◆ INSTRUCTIONS FOR THE TASK:
Repeat the lines of the data exactly, from the first one through the one that contains "photomicrograph of human".

___ GIVEN DATA

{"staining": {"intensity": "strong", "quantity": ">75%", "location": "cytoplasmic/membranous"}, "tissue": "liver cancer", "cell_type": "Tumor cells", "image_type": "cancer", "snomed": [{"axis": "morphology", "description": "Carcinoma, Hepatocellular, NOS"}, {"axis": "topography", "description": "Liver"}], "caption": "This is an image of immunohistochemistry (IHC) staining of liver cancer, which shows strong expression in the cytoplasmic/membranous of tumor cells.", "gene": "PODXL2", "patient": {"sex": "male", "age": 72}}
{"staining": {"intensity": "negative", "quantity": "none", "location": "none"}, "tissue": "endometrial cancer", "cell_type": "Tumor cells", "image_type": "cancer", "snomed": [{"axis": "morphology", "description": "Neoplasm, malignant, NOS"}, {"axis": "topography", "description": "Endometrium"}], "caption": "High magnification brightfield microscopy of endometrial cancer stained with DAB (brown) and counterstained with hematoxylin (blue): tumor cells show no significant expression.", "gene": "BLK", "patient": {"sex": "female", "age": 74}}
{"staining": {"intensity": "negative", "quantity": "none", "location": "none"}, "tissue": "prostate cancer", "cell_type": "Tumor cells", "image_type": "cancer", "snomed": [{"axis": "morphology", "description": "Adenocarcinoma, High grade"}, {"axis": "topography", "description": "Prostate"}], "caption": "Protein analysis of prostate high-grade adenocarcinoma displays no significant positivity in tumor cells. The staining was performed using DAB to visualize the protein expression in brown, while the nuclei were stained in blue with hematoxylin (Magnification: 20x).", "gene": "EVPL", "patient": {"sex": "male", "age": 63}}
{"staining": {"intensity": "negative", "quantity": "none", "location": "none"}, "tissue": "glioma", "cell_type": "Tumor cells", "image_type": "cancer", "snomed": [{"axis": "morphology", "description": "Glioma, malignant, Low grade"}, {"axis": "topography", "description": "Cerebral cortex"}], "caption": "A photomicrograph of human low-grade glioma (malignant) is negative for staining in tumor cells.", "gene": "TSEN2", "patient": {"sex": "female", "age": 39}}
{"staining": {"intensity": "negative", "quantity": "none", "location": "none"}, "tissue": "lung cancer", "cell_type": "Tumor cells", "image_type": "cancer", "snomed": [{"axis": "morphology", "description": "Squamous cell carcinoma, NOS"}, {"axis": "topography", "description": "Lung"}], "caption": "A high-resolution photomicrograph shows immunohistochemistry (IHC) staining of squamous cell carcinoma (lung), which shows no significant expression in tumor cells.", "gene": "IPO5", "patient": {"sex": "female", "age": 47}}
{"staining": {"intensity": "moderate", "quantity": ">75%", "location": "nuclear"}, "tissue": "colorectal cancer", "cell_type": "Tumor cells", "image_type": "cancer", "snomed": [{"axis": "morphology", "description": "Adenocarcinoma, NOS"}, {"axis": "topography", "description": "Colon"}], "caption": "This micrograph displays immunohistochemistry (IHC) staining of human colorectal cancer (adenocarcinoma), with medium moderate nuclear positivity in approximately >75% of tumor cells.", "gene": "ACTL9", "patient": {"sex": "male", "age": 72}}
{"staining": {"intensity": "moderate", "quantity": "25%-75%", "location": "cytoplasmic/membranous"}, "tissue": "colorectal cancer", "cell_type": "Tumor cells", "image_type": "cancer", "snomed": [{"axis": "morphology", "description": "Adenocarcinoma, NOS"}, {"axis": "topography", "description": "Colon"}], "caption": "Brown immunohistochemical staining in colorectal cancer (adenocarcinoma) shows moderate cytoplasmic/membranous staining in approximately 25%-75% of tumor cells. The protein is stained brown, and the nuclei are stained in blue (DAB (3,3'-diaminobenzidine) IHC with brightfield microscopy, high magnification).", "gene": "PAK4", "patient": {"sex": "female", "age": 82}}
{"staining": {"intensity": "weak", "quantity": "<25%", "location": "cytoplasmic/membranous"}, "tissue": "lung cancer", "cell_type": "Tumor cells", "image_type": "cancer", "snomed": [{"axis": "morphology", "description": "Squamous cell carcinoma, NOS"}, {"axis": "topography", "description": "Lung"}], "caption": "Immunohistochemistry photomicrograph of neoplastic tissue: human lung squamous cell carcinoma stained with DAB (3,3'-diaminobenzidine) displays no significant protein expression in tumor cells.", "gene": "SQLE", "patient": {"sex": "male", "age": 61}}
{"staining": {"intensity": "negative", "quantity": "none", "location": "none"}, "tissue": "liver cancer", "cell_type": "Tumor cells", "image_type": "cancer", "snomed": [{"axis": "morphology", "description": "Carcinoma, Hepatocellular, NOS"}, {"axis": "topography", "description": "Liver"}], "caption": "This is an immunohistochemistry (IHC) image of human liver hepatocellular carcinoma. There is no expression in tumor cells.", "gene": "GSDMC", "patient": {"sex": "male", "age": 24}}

______

◆ OUTPUT:
{"staining": {"intensity": "strong", "quantity": ">75%", "location": "cytoplasmic/membranous"}, "tissue": "liver cancer", "cell_type": "Tumor cells", "image_type": "cancer", "snomed": [{"axis": "morphology", "description": "Carcinoma, Hepatocellular, NOS"}, {"axis": "topography", "description": "Liver"}], "caption": "This is an image of immunohistochemistry (IHC) staining of liver cancer, which shows strong expression in the cytoplasmic/membranous of tumor cells.", "gene": "PODXL2", "patient": {"sex": "male", "age": 72}}
{"staining": {"intensity": "negative", "quantity": "none", "location": "none"}, "tissue": "endometrial cancer", "cell_type": "Tumor cells", "image_type": "cancer", "snomed": [{"axis": "morphology", "description": "Neoplasm, malignant, NOS"}, {"axis": "topography", "description": "Endometrium"}], "caption": "High magnification brightfield microscopy of endometrial cancer stained with DAB (brown) and counterstained with hematoxylin (blue): tumor cells show no significant expression.", "gene": "BLK", "patient": {"sex": "female", "age": 74}}
{"staining": {"intensity": "negative", "quantity": "none", "location": "none"}, "tissue": "prostate cancer", "cell_type": "Tumor cells", "image_type": "cancer", "snomed": [{"axis": "morphology", "description": "Adenocarcinoma, High grade"}, {"axis": "topography", "description": "Prostate"}], "caption": "Protein analysis of prostate high-grade adenocarcinoma displays no significant positivity in tumor cells. The staining was performed using DAB to visualize the protein expression in brown, while the nuclei were stained in blue with hematoxylin (Magnification: 20x).", "gene": "EVPL", "patient": {"sex": "male", "age": 63}}
{"staining": {"intensity": "negative", "quantity": "none", "location": "none"}, "tissue": "glioma", "cell_type": "Tumor cells", "image_type": "cancer", "snomed": [{"axis": "morphology", "description": "Glioma, malignant, Low grade"}, {"axis": "topography", "description": "Cerebral cortex"}], "caption": "A photomicrograph of human low-grade glioma (malignant) is negative for staining in tumor cells.", "gene": "TSEN2", "patient": {"sex": "female", "age": 39}}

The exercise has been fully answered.